The first chunk of the climb was at a 14% grade and a 449 foot elevation gain in only .6 miles. Before the second part of the climb we came upon an old rusted bus. How this bus got into this part of the woods, I would really love to know!! I had my first big fall on the second climb, I completely jammed my knee into the rocks we were climbing over. I scuffed my knee, hand, and a tiny part of my chin.
The views along the rim of the trail were breathtaking and I wish I could have accessed the trails we ran on with my real camera! Rolling hills covered in trees for miles.
I fell three times, and each fall was more of a smack into the ground. When your foot gets caught on a root or rock, you are propelled forward and your mind barely has half a second to react. Or at least this is how it happened for me. The second time was over a root into some sand, and I can’t remember the third time but I know it was in the sand.
Part 4: Miles 12 - 20
After the last aid station, around mile 14 or 15, I encountered a hornet or wasp of some kind, which stopped me in my tracks and made me scream and shout expletives. It hurt so bad that I looked around for a snake and then kept checking my leg to make sure there were no sticks jammed in my calf. After the race, it was the most painful part of my body.
The last five or six miles were all in the SAND in open sun.
Running in sand SUCKS anyways, but add in 90 degree heat, no shade or breeze, it was tough! Yes, you're tired physically, but I think mentally this part of the run was the hardest for me.
I had chills intermittently during this part, I'm not sure if it was a side effect from my sting or if it was because of the heat, probably the heat!
I was happy to see that we were headed into some wooded trails after all that time in the sand! This part led us back to the mess hall and to the slip n’ slide.
I dove on the slide and then stood there while some very nice gentlemen sprayed my head with a water hose.
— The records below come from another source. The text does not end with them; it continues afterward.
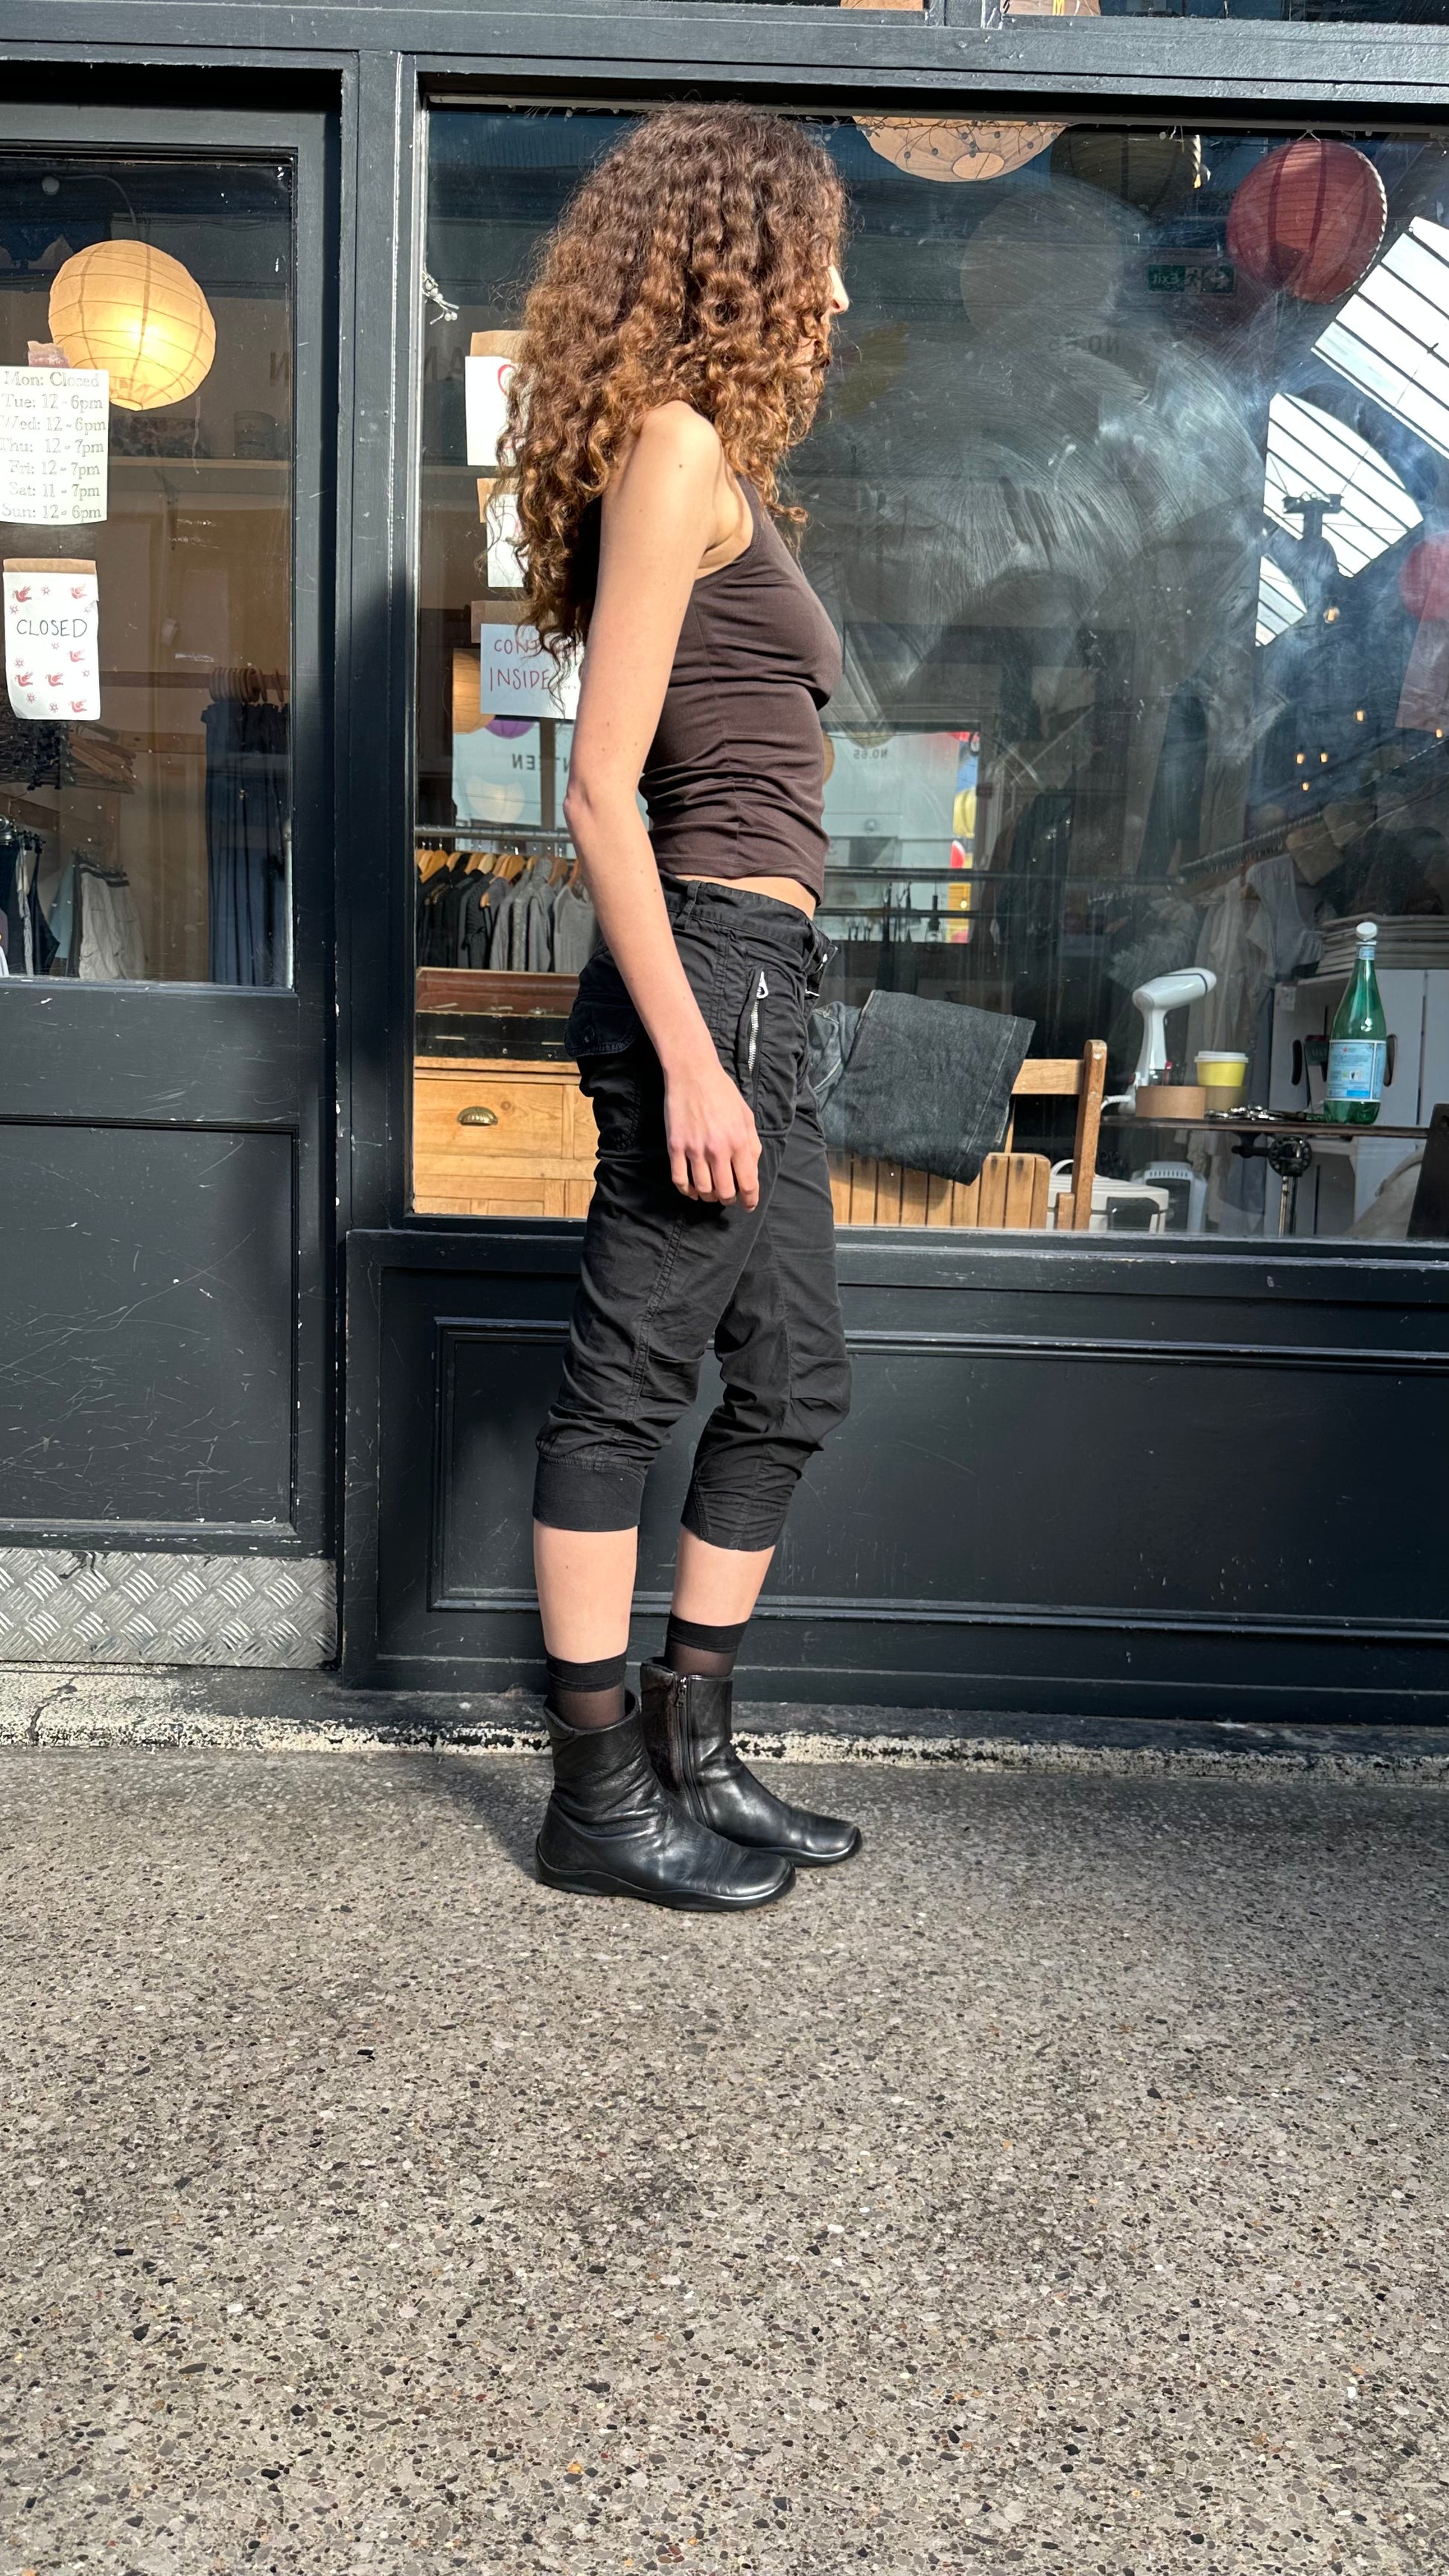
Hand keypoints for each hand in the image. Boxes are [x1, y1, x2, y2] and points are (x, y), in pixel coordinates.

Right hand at [664, 1052, 760, 1206]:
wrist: (693, 1074)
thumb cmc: (722, 1093)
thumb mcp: (746, 1116)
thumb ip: (752, 1144)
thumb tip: (752, 1169)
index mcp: (739, 1142)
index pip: (748, 1183)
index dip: (750, 1200)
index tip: (748, 1205)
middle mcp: (717, 1150)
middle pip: (724, 1192)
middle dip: (728, 1200)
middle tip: (728, 1196)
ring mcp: (694, 1149)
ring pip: (702, 1189)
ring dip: (708, 1196)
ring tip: (710, 1192)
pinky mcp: (675, 1147)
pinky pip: (679, 1180)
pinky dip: (687, 1190)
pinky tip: (692, 1189)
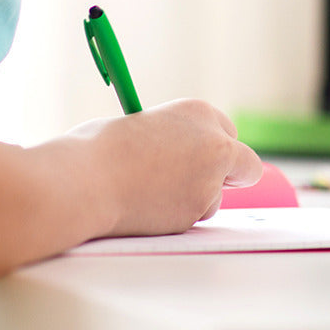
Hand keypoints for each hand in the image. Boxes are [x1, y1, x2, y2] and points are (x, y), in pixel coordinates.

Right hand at [67, 99, 262, 237]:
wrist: (86, 179)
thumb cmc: (99, 148)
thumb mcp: (142, 126)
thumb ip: (170, 140)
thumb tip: (175, 156)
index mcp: (198, 111)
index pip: (226, 131)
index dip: (212, 147)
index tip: (198, 157)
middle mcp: (214, 142)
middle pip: (244, 164)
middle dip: (227, 176)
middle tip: (198, 183)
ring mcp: (210, 180)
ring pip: (216, 198)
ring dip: (196, 200)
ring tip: (152, 195)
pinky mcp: (196, 212)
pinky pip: (193, 218)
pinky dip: (176, 218)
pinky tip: (146, 209)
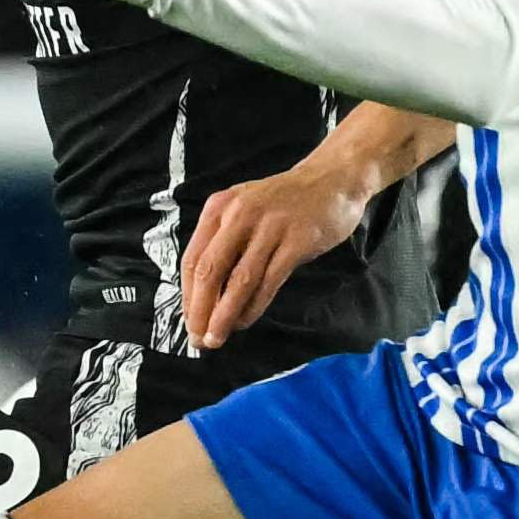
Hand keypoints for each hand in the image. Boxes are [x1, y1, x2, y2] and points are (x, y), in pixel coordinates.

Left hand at [182, 158, 372, 349]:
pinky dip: (253, 306)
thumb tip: (206, 293)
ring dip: (224, 315)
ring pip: (239, 280)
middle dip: (200, 310)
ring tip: (217, 338)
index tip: (188, 321)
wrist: (331, 179)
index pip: (193, 258)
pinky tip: (245, 321)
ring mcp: (270, 227)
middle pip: (210, 271)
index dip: (187, 295)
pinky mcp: (297, 240)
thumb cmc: (284, 201)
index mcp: (219, 208)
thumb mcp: (244, 209)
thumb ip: (224, 242)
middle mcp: (239, 214)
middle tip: (198, 338)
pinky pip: (269, 281)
It was a religious moment.
I did it! I finished my first trail race! I came in 6th place for females and 13th overall for Saturday. I'm happy with how things went, and am looking forward to next year's race! I definitely took it slow since I didn't really know what to expect. During the pre-race pep talk, they said to conserve energy so that you can finish strong. I know I could have pushed it a bit more, but am glad I was conservative!
SUNDAY - SEND OFF & SHAKE OUT RUN!
The next morning was Day 3 of the stage race, and we got up to send the runners off for the day! We did a four mile shake out run, and we all let out an 'ooomph' when we started running. My bite/sting site was a little bit painful, super itchy, and definitely swollen so I was ready to hop in the car and head home! (72 hours later as I am writing this, my leg is super swollen and still pretty itchy!)
I had such a good time at this race and couldn't be more impressed with the communication from the race director and how smoothly everything went. The volunteers at the aid stations were angels. Every time I walked up to an aid station, someone said, how can I help or what do you need? They grabbed my hydration pack and filled up the big bladder and both small handhelds. At the last aid station (right before I got stung!) someone poured water on my hat and it had a magical effect on me! Great volunteers definitely helped make this day a success! The running part went by so quickly, and I loved all of the views we took in along the way! I would love to participate next year - maybe I will run more than just one day!
Want to join in on the fun next year?? Head over to Hardwin Adventures to get more information and stay tuned for details on the Cumberland Plateau Stage Race in 2017!
Next up for me is the Chicago Marathon on October 9th! If everything goes well, I will be running the Blood Rock 50K on November 19th in Alabama.